Ho appena saputo che ad alcuni abilitandi del secondo anno del Dfa non sono state assicurate le promesse ore di insegnamento in settembre. Nemmeno una misera classe, nemmeno la soddisfazione di poter fare i conti con gli allievi senza la presenza di un tutore; nemmeno quei pochi spiccioli da esibire ai genitori per i neo-laureati, ma che ben altro possono rappresentare per chi, magari a quarant’anni, decide di cambiare vita e dedicare il proprio tempo e il proprio sapere alla formazione dei più giovani. È forse questa la categoria più vessata dal Dfa, che sembra prediligere i freschi laureati, guardando con sospetto i dottorati, quelli con due lauree, chi ha svolto un’altra professione per vent’anni. Non esistono vie economicamente sopportabili per questi profili, quasi si voglia ostacolarne l’entrara nella scuola, quasi si pensi che, se hanno abbandonato un’altra professione, debbano essere poco affidabili.
Lunedì mattina un mio conoscente, dopo aver telefonato in dipartimento, ha scoperto che, nell’anno scolastico 2017-2018, non ci sarebbero state ore di insegnamento per alcuni studenti del secondo anno del Dfa.

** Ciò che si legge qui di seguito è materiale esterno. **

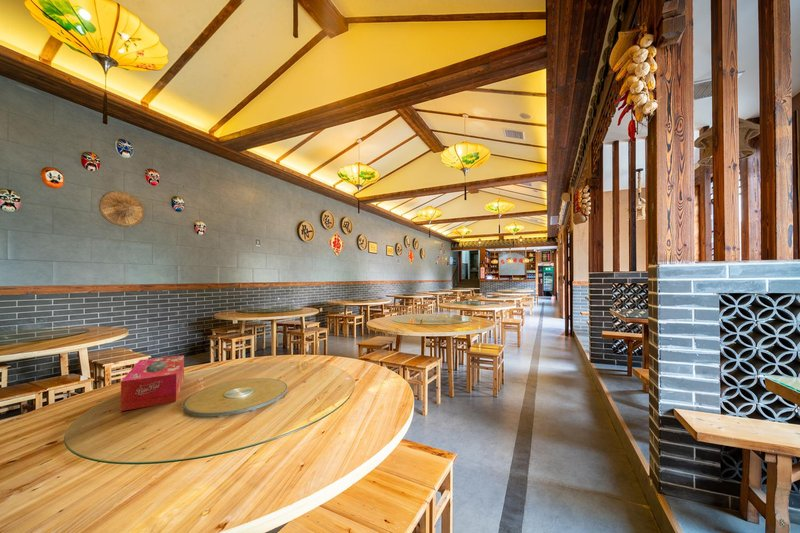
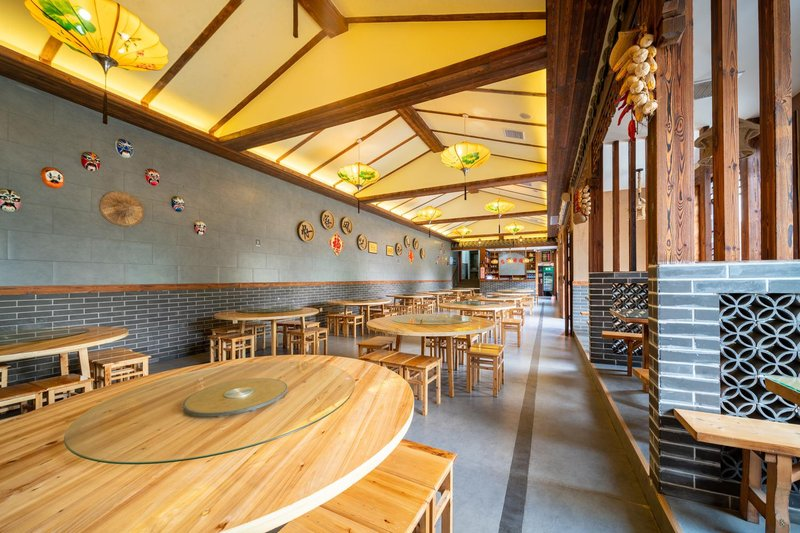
- tissue box [120,354,185,412]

Non solo non si è mantenuta la promessa, dunque; la direzione del Dfa non li ha nemmeno avvertiti, incurante dei loro destini e delle loro situazioni personali. La mancanza di un incarico non è solo un colpo a livello economico, significa anche che queste persone otterrano il diploma di capacità senza aver avuto l’occasione di provarsi sul serio, in modo libero e indipendente, in una classe. Quale eco possono avere i discorsi dei professori di pedagogia o di didattica se non si è avuta la possibilità di chiudere la porta dietro di sé, avvicinarsi alla cattedra e verificare se quello che si sa può trovare il modo di risultare interessante per gli altri?
Non sono in grado di capire come mai la direzione del Dfa e il Decs non siano stati capaci di collaborare e di trovare spazio per i docenti in formazione, lo trovo però grave sia nei confronti delle persone sia perché questa situazione diminuisce ulteriormente il valore di una scuola che non ha mai smesso di suscitare malumori in chi l’ha frequentata.
Credo che una delle poche argomentazioni a difesa della presenza del Dfa in Ticino risieda nella possibilità che si concede agli studenti di entrare presto e con dignità nel mondo della scuola; altrimenti è più sensato assegnare, come capita in molte realtà, alle università il compito di formare i nuovi docenti. Ne hanno i mezzi e le persone.
*Tommaso Soldini, insegnante. Articolo apparso su La Regione lo scorso 28 luglio.